An “extraordinary” future in proteomics
The field of proteomics has evolved rapidly over the last 20 years. As such, so has the HPA. While the speed and sensitivity of MS has been important for progressing the study of proteins, Uhlén emphasized that it is one tool in the box for the HPA.
“Usually when I talk about the protein atlas, I say it has undergone three stages. The first stage was about 10 years, and it was very much about making an antibody to every human protein to then analyze the proteins. Then we went into an era that was very much multiomics-based, including RNA technologies, because there was a lot of RNA-based methods that came along. It came at the perfect time for us, because obviously RNA is a proxy for the proteins, and we’ve been working on RNA for over 10 years,” Uhlén said.
Looking to the future of proteomics and the HPA, Uhlén was visibly excited about the prospect of what could come next.

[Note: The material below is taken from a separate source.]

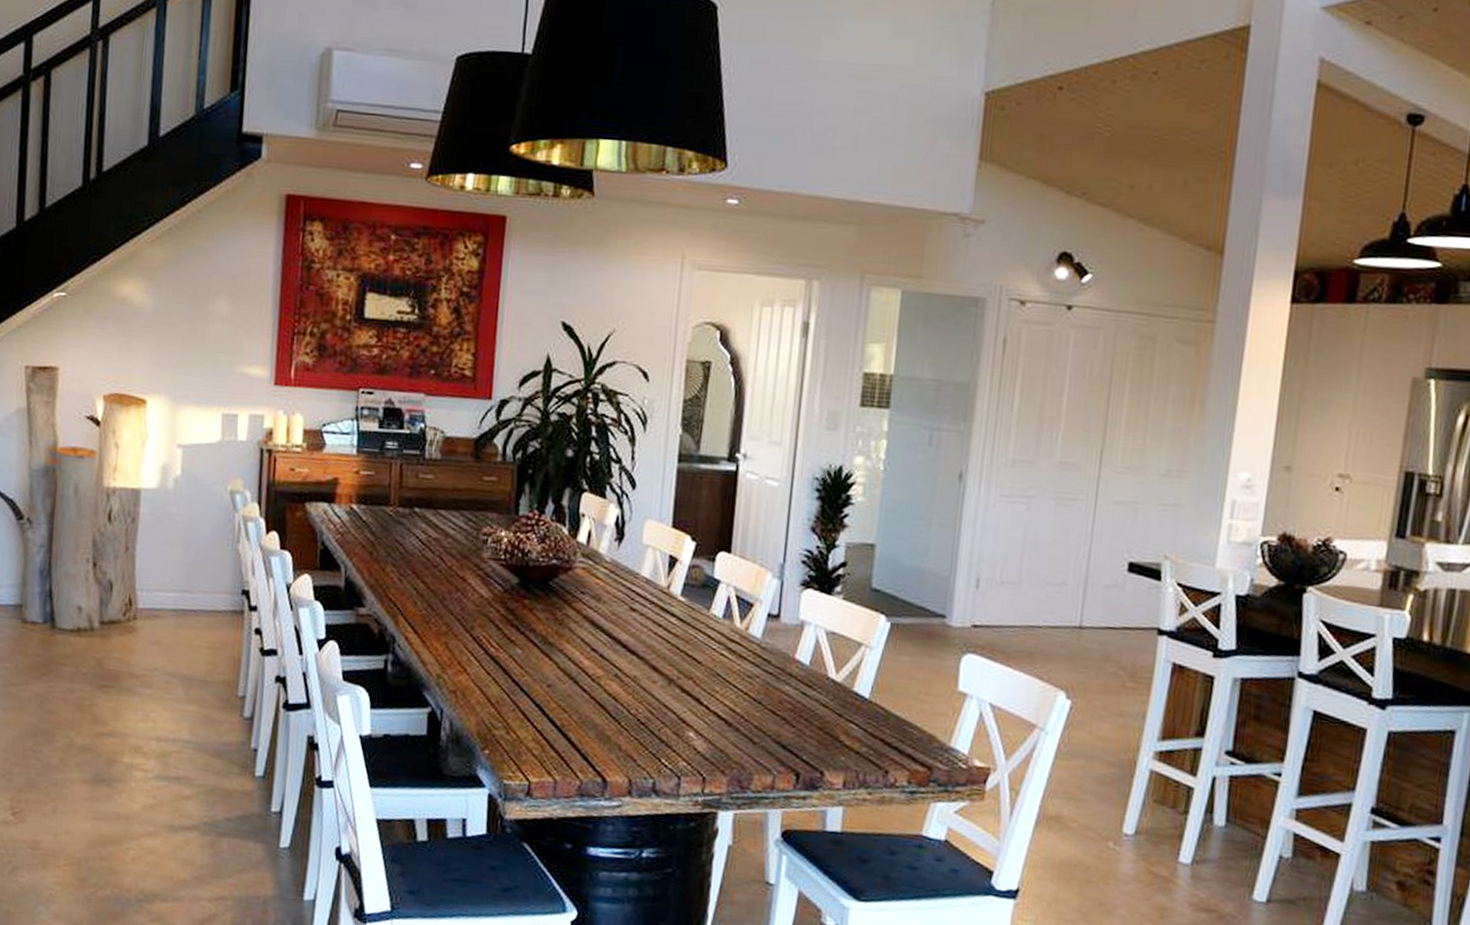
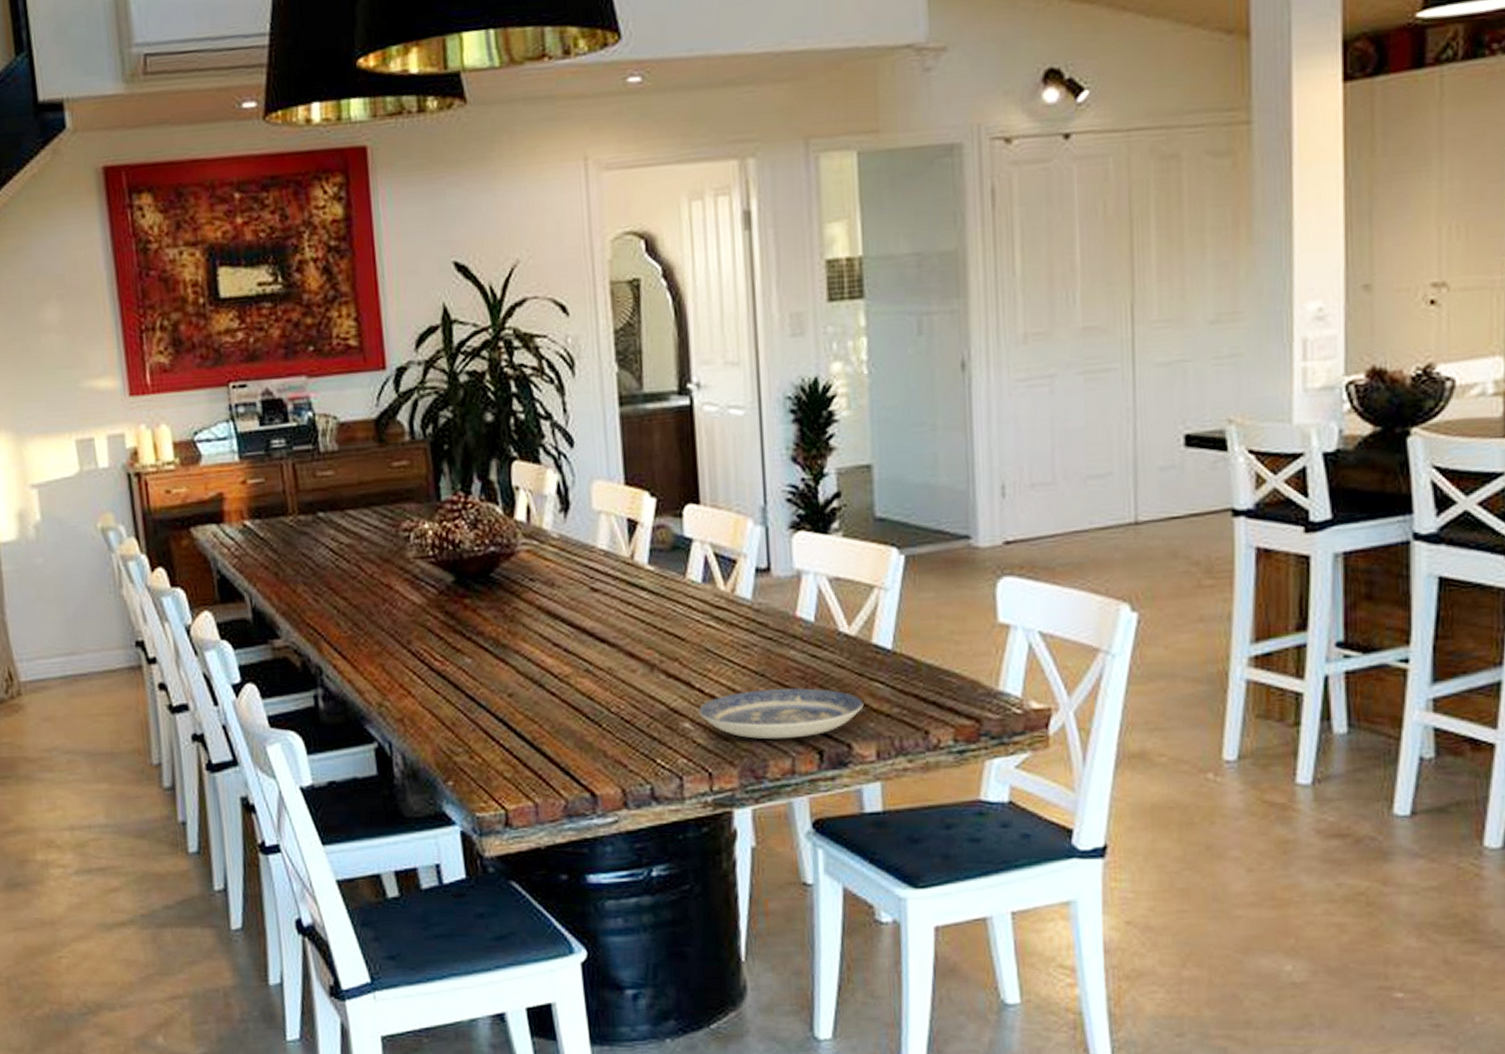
plate: none [702,714,839,760] -> present [698,687,864,739]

“Now we are in a third phase, which is very much about AI. It’s very much about finding human proteins and, hopefully, in 10 years we can model human cells. The idea here is that you can add something to perturb the cell and model it. I don’t know whether that will take 10 or 100 years – with the speed at which things are happening – who knows? But it would be very extraordinary,” he concluded.
Professor Mathias Uhlén was speaking to Molly Coddington, Senior Science Writer and News Team Lead for Technology Networks, at HUPO 2024.
About the interviewee
Professor Mathias Uhlén received his PhD at the Royal Institute of Technology (KTH), Stockholm, Sweden in 1984. After a post-doc period at the EMBL in Heidelberg, Germany, he became a professor in microbiology at KTH in 1988.
His research is focused on protein science, antibody engineering engineering and precision medicine and ranges from basic research in human and microbial biology to more applied research, including clinical applications in cancer, infectious diseases, cardiovascular diseases, autoimmune diseases and neurobiology. His research has resulted in more than 750 publications. Professor Uhlén is also program director of The Human Protein Atlas.